Stored items
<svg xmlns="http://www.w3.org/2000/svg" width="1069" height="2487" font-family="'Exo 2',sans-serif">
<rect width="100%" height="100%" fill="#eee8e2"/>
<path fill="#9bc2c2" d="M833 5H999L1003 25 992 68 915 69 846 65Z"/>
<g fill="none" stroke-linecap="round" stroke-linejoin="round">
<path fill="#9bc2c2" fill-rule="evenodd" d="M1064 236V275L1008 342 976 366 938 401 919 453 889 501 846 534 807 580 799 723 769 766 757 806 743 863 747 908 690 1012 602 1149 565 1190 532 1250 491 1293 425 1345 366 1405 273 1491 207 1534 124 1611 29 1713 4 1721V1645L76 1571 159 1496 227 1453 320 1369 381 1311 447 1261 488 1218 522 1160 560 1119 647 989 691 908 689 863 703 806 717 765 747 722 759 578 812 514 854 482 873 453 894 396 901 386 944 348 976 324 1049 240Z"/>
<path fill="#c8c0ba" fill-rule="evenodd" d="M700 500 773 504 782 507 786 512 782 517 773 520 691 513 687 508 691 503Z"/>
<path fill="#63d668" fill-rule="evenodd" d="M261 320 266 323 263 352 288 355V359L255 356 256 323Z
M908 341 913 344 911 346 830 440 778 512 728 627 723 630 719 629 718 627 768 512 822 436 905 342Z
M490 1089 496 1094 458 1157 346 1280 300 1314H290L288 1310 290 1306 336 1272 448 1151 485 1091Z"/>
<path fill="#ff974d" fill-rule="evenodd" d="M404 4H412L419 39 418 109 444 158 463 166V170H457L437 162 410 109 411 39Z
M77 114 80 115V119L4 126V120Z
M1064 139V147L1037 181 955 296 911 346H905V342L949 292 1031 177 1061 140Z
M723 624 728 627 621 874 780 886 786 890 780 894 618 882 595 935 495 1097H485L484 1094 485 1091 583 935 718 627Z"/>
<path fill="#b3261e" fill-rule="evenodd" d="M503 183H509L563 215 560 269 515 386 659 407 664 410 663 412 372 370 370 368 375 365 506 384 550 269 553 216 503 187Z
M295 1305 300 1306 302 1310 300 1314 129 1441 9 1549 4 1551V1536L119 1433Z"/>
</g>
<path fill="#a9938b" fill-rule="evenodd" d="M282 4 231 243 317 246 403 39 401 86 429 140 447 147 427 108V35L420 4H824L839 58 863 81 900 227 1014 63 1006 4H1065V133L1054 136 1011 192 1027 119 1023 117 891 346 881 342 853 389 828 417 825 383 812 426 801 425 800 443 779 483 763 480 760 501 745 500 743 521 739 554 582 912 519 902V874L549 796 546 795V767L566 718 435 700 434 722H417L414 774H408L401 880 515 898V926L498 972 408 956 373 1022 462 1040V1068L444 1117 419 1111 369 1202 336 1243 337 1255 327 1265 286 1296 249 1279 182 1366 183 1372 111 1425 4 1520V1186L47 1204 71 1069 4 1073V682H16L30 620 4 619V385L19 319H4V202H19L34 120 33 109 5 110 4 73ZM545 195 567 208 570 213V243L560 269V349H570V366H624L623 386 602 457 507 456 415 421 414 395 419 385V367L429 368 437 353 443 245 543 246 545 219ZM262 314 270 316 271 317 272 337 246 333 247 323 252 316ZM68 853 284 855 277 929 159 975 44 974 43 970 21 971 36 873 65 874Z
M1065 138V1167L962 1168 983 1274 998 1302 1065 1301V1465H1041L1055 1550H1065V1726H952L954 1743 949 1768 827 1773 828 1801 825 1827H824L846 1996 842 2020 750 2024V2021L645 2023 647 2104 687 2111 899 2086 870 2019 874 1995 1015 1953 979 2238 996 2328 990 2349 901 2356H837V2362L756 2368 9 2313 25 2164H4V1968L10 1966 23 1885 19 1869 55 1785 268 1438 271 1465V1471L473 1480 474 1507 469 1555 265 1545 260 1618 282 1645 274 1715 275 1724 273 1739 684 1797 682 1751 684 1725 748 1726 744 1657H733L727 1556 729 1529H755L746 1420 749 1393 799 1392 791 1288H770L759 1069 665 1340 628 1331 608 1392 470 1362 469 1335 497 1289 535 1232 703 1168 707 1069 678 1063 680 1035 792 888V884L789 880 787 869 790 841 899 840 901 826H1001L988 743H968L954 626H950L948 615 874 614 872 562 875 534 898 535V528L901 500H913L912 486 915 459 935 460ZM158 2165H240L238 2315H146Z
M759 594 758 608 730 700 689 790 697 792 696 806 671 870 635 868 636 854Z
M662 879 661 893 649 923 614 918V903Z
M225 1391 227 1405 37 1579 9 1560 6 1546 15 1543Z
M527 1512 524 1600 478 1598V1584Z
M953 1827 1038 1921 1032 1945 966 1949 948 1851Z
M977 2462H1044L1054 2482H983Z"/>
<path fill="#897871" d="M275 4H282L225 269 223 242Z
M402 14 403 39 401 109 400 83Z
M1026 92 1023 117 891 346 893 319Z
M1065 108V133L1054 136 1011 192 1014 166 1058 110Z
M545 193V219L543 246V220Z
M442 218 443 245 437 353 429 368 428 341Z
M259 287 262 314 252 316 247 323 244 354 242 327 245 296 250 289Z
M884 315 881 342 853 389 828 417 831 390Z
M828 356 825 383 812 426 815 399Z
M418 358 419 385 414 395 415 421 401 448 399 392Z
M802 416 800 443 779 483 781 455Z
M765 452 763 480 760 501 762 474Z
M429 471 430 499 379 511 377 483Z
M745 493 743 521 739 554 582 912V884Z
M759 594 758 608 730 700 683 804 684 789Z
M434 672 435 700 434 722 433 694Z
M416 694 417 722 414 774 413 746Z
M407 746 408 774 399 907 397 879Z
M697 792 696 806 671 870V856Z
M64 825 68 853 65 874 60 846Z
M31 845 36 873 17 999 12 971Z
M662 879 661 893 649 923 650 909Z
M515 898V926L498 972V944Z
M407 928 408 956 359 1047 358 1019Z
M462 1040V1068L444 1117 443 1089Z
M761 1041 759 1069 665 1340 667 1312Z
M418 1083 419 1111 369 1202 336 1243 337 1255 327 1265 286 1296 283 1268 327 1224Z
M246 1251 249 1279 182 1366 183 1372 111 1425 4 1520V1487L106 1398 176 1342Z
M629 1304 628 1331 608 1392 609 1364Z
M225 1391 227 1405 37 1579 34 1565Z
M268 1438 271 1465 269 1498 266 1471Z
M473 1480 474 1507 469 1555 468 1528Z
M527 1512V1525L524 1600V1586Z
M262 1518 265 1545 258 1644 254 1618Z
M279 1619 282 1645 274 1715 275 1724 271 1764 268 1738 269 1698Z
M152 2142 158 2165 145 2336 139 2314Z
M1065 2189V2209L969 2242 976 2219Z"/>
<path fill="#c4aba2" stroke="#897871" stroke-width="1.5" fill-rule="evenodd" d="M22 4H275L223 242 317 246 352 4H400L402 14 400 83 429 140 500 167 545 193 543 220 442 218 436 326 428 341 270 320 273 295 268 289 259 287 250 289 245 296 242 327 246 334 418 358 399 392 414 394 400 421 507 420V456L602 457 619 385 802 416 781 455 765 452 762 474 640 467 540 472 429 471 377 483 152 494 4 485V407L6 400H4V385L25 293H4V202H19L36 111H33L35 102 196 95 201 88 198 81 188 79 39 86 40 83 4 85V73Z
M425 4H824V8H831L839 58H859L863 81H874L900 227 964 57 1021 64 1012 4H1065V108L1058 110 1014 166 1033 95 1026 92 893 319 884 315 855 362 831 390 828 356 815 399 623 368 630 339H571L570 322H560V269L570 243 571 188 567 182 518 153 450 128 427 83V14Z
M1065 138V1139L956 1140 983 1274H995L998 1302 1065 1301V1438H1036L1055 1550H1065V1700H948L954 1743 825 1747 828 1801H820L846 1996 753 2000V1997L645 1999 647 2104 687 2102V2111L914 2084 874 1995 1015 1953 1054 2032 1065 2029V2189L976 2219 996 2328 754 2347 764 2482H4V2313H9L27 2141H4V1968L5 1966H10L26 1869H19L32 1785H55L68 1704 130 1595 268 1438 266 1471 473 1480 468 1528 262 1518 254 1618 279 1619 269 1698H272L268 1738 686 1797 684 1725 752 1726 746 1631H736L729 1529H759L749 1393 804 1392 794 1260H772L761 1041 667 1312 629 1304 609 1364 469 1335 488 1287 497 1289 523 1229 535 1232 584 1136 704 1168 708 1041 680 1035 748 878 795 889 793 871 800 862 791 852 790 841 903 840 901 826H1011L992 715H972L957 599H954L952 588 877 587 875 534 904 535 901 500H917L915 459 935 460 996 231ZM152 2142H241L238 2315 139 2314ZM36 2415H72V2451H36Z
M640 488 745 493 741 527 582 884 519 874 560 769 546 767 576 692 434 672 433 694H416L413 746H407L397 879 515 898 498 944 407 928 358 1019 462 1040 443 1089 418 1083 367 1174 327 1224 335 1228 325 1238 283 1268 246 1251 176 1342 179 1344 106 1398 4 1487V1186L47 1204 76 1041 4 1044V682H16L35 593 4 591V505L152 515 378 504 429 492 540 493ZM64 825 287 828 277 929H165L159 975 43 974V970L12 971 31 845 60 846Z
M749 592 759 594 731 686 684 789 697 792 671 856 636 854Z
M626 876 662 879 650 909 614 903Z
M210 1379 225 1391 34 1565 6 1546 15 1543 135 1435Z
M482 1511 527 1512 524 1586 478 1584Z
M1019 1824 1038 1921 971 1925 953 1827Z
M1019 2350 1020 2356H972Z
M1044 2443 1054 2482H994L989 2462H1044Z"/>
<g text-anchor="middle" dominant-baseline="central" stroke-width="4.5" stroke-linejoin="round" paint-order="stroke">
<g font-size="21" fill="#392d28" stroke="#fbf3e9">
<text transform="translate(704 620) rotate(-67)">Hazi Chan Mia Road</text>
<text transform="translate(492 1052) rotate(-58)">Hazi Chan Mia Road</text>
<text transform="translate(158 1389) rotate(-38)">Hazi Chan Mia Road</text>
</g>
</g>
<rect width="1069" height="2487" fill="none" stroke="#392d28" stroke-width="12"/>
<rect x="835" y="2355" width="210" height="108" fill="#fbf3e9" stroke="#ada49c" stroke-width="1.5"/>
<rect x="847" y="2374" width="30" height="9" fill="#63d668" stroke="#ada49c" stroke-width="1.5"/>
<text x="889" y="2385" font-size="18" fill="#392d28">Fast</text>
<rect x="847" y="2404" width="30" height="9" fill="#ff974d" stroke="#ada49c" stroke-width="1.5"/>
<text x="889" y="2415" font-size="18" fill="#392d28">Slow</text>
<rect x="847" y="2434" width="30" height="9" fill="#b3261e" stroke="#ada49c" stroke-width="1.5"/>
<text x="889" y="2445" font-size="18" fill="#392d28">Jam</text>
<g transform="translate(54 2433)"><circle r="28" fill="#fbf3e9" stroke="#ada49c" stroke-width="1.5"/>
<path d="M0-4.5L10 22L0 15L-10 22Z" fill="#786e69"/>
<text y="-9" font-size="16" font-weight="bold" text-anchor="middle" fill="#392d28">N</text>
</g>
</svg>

*TASK REQUIREMENTS*
From the entries above, return exactly the line containing "M416 694 417 722 414 774 413 746Z", the line containing "M425 4H824V8H831L839 58H859L863", and all lines between, and nothing else.

*PROBLEM SOLUTION*
M416 694 417 722 414 774 413 746Z
M407 746 408 774 399 907 397 879Z
M697 792 696 806 671 870V856Z
M64 825 68 853 65 874 60 846Z
M31 845 36 873 17 999 12 971Z
M662 879 661 893 649 923 650 909Z
M515 898V926L498 972V944Z
M407 928 408 956 359 1047 358 1019Z
M462 1040V1068L444 1117 443 1089Z
M761 1041 759 1069 665 1340 667 1312Z
M418 1083 419 1111 369 1202 336 1243 337 1255 327 1265 286 1296 283 1268 327 1224Z
M246 1251 249 1279 182 1366 183 1372 111 1425 4 1520V1487L106 1398 176 1342Z
M629 1304 628 1331 608 1392 609 1364Z
M225 1391 227 1405 37 1579 34 1565Z
M268 1438 271 1465 269 1498 266 1471Z
M473 1480 474 1507 469 1555 468 1528Z
M527 1512V1525L524 1600V1586Z
M262 1518 265 1545 258 1644 254 1618Z
M279 1619 282 1645 274 1715 275 1724 271 1764 268 1738 269 1698Z
M152 2142 158 2165 145 2336 139 2314Z
M1065 2189V2209L969 2242 976 2219Z"/>
<path fill="#c4aba2" stroke="#897871" stroke-width="1.5" fill-rule="evenodd" d="M22 4H275L223 242 317 246 352 4H400L402 14 400 83 429 140 500 167 545 193 543 220 442 218 436 326 428 341 270 320 273 295 268 289 259 287 250 289 245 296 242 327 246 334 418 358 399 392 414 394 400 421 507 420V456L602 457 619 385 802 416 781 455 765 452 762 474 640 467 540 472 429 471 377 483 152 494 4 485V407L6 400H4V385L25 293H4V202H19L36 111H33L35 102 196 95 201 88 198 81 188 79 39 86 40 83 4 85V73Z
M425 4H824V8H831L839 58H859L863 81H874L900 227 964 57 1021 64 1012 4H1065V108L1058 110 1014 166 1033 95 1026 92 893 319 884 315 855 362 831 390 828 356 815 399 623 368 630 339H571L570 322H560V269L570 243 571 188 567 182 518 153 450 128 427 83V14Z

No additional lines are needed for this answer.